TEXTAUSZUG:

Aber bitte habe Verständnis,

dass er sich nicht immer wunschgemäß höflich verhalten kann. Diesmal war es gegen mich. Bei mir kann er es sich erlauben, denn ich bin eine Person, mit der er sehr vertraut ist, da ist kein perfektes Benehmen erforderlich. Ich nehme es sogar als Vertrauensbeweis, dass er sich keinen Zwang antut. Selbstverständlich bedanke ich mich für deine Unterstützung, wenn du ihn in angemessener Weise zurecht weist.

Eine Auszeit kann als Verbannung empfunden werden.

Ein Kind in sein Zimmer zu schicken, um sich zu beruhigen, hat nicht immer die Wirkung, die man sich wünscht. Vor allem dann, wenn man es wiederholt macht. Seine Gefühle der Frustration können sich sogar verstärken, weil er sich zu hart, missverstanden, unfair und gedemütigt behandelt fühlt.  Er fühlte sich dir gegenüber hilflos und schwach. Dies war offensichtlich der Fall, weil er sich später weigerte, zu essen, als das Abendessen serviert wurde.

WORUM ES GEHT: Kannst du aus dem Text über den Umgang mit dem Kind alles von „dass er sich nicht“ bis hinunter zu „Verbannung empfunden werden.“ wortgetreu abschreiben?

EXTRAHIERTE EINTRÄGE:
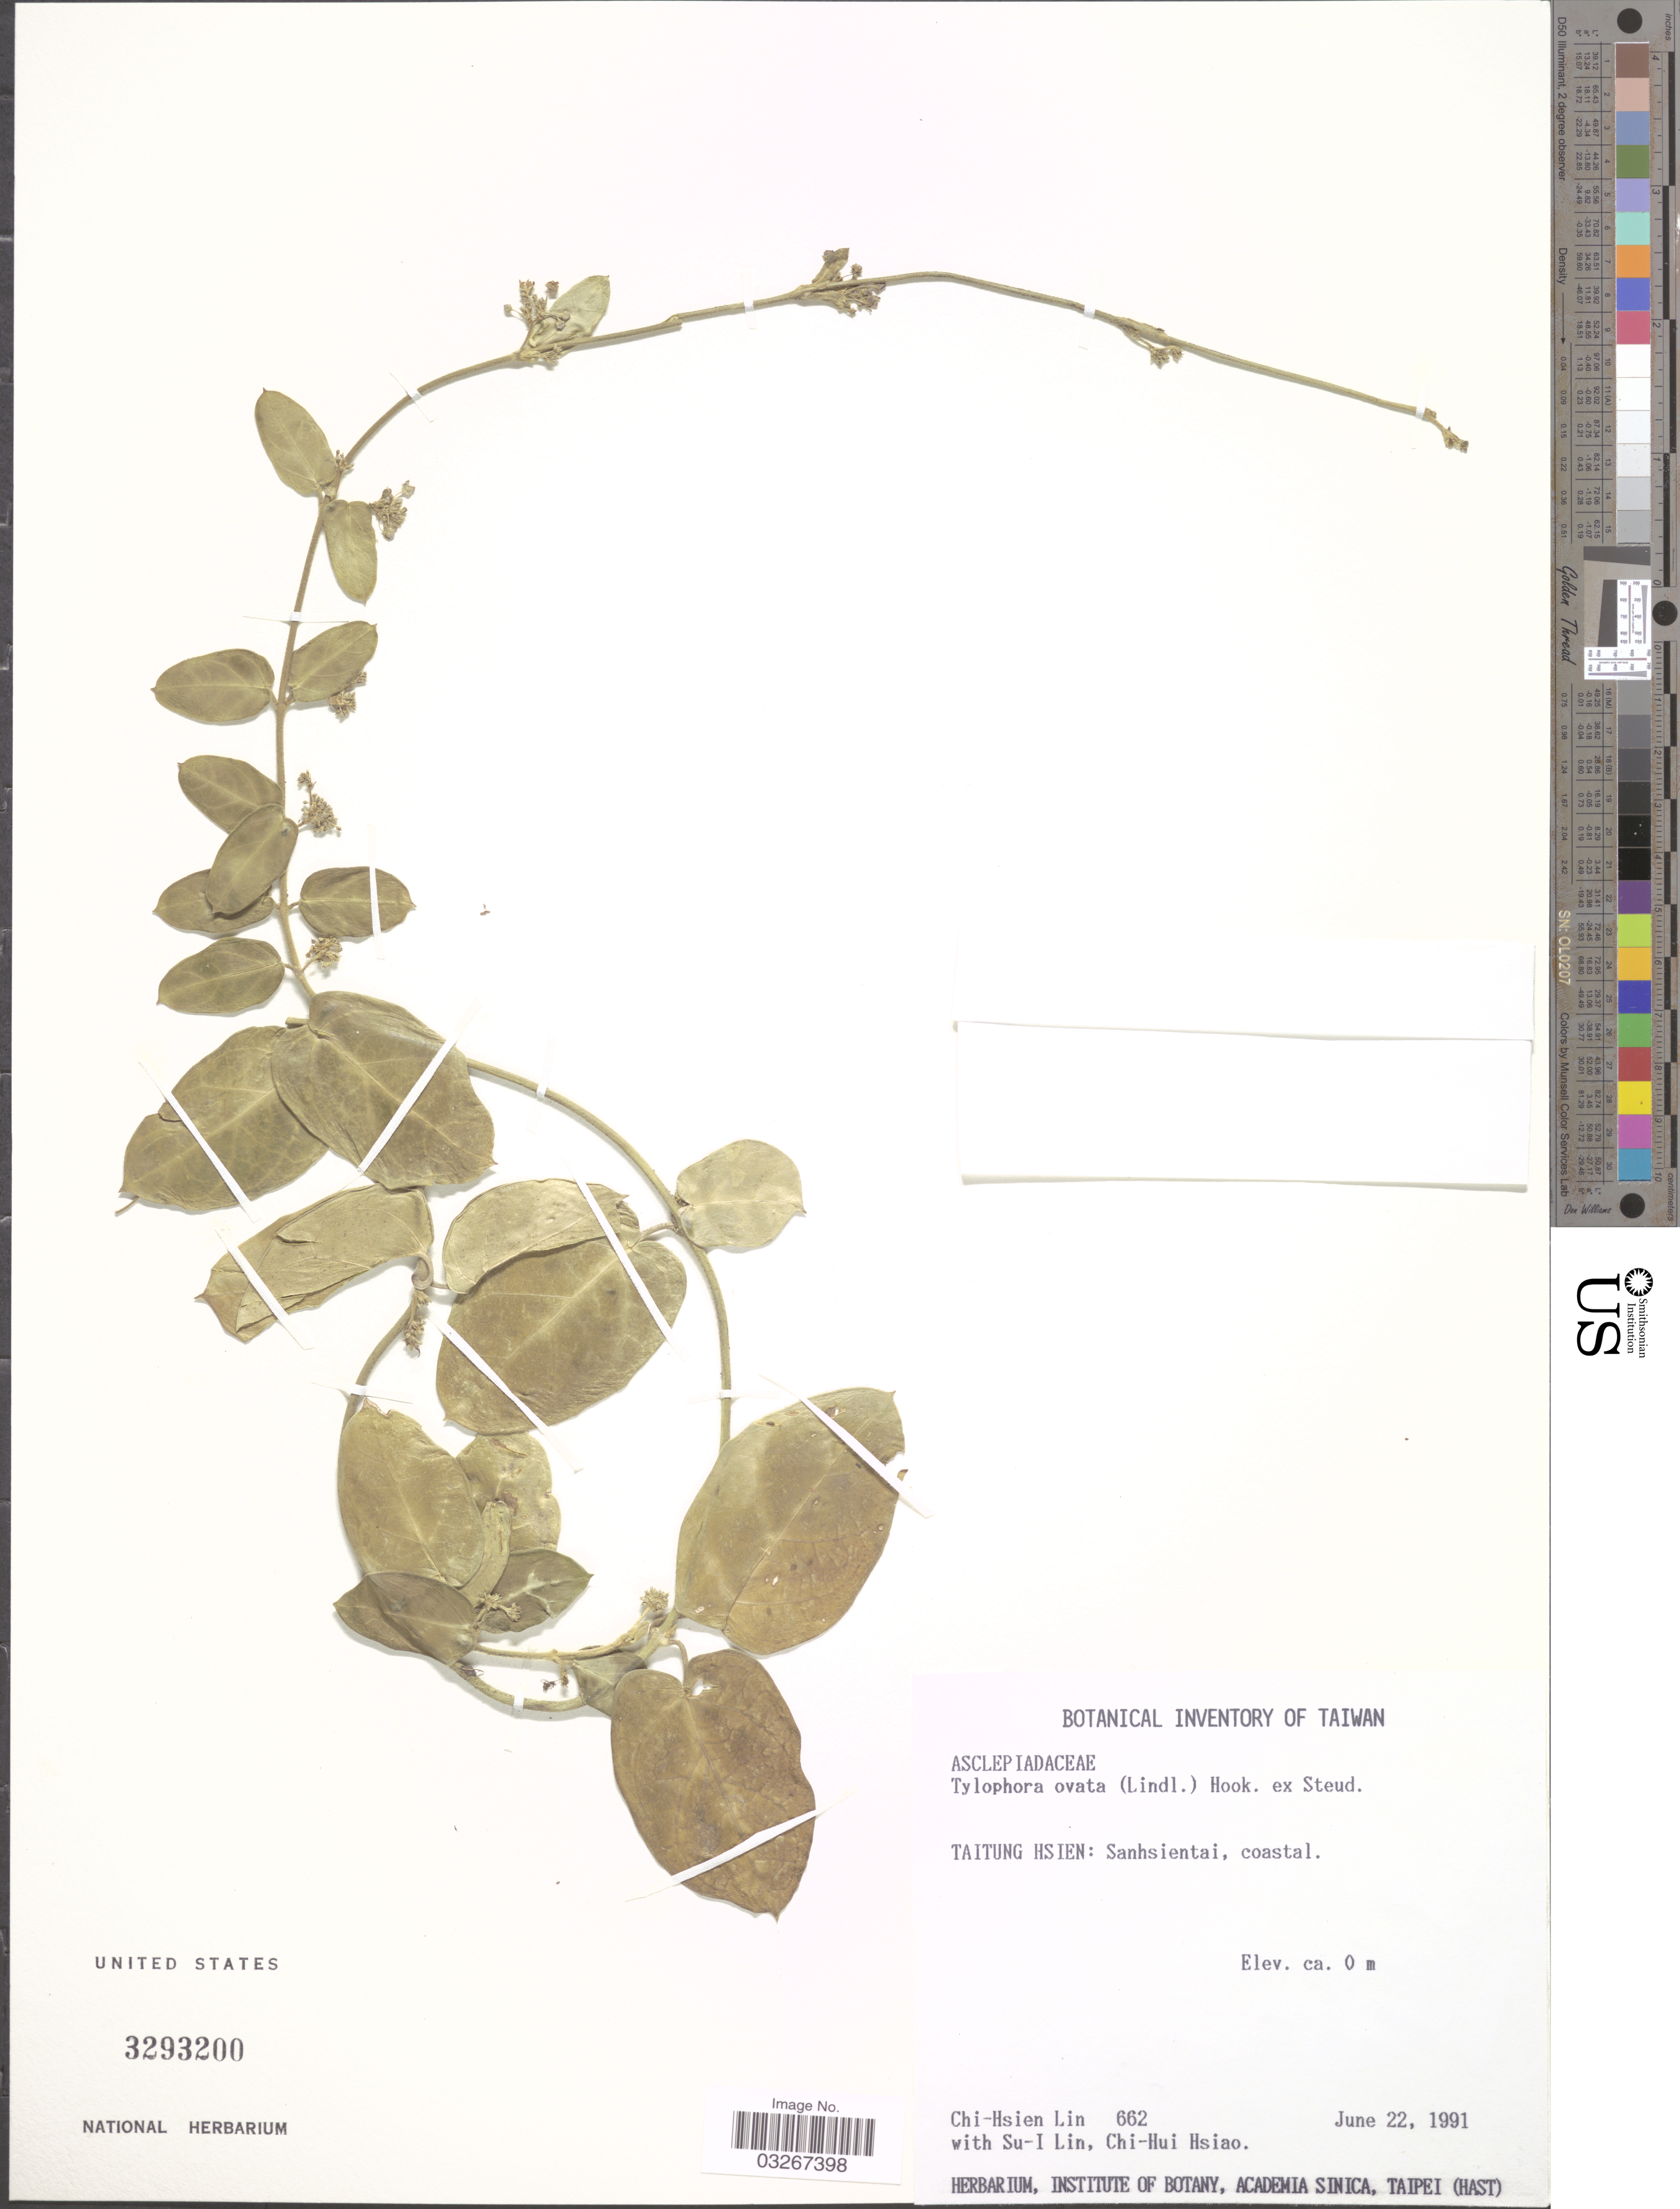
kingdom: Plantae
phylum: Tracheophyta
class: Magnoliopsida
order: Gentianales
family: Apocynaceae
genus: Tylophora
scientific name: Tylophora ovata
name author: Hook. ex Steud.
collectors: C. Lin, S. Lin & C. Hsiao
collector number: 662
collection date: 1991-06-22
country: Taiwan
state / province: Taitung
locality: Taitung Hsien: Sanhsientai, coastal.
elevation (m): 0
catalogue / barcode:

LÖSUNG DER AUFGABE:
dass er sich nicht immer wunschgemäß höflich verhalten kann. Diesmal war es gegen mich. Bei mir kann er es sich erlauben, denn ich bin eine Person, mit der er sehr vertraut ist, da ist kein perfektes Benehmen erforderlich. Ich nehme es sogar als Vertrauensbeweis, dass er sich keinen Zwang antut. Selbstverständlich bedanke ich mich für deine Unterstützung, wenn du ihn in angemessener Weise zurecht weist.

Eine Auszeit kann als Verbannung empfunden werden.